Para que me entiendan: folklore son la sardana ante el palacio de la Generalitat, el
aurresku de los actos políticos, y todos esos coros y danzas con que los puristas, a menudo imbuidos de espíritu patrio, pretenden hacer frontera donde no puede haberla. Un verdadero arte popular, como es aún el flamenco, no es arte “con” fronteras, sino – como dice Francisco Zambrano – arte “de” fronteras, un puente (de guitarra, claro) entre Andalucía y Extremadura, entre Extremadura y Portugal o entre España y América, entre otros entres...
Ni geográficas ni musicológicas, el flamenco no ha tenido nunca demarcaciones precisas. Brota o se descubre a finales del XVIII sobre una amalgama de tradiciones: la de los gitanos de la Baja Andalucía, y la de la música popular castellana, mezcla, a su vez, de estilos previos (y seguras reminiscencias andalusíes y hebreas). Tradiciones que se compenetran unas a otras y en las que, como en todo arte vivo, se da un proceso constante de reapropiación individual y colectiva.

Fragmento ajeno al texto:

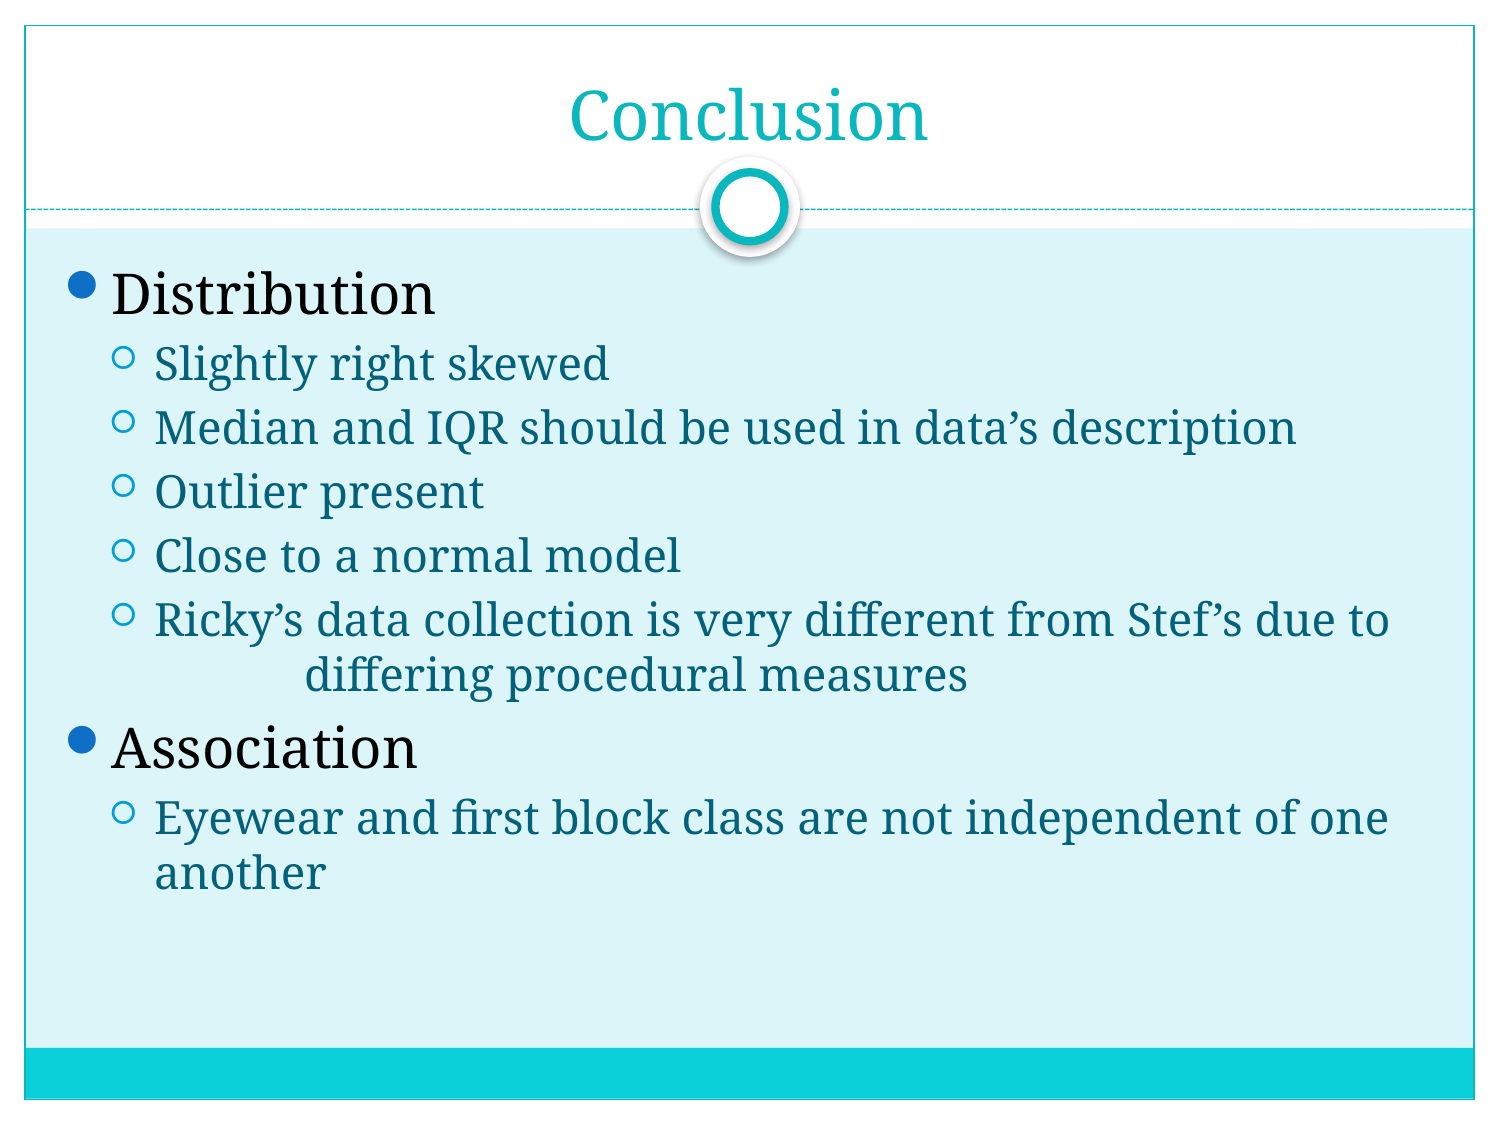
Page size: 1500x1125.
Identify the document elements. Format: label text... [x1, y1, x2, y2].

El pueblo – y sus personalísimos artistas – se adueña, ajusta a sus gustos, y acaba reinventando lo que se le ofrece, lo que él mismo crea, y hasta lo que se le impone, sean mitos religiosos, músicas o películas de Hollywood. Ponerle a Cristo unas enaguas (y llamarlo
Dios Padre y Madre) o reconvertir en musicales de Broadway las danzas clásicas de la India, es como recrearse libremente en esa jota remodulada que es el fandango o marcarte unas bulerías con batería y bajo eléctrico.
Todo esto, y más, y lo que venga, es el flamenco. Un arte comparable, como se ha dicho, al de los alarifes mudéjares. El mudéjar es un arquetipo estilístico que representa la apropiación por parte del pueblo de la estética y la ideología dominantes para recrearlas a su manera. Así, como el mudéjar, el flamenco es mestizaje en origen y expresión, y se prende de distinta forma en cada lugar, familia, y cantaor particular. Y de ese mestizo particularismo capaz de integrarlo todo surge, justamente, su naturaleza universal. El flamenco vive. Y si no lo creen, vénganse estos días a la sombra del mudéjar de Llerena a comprobarlo.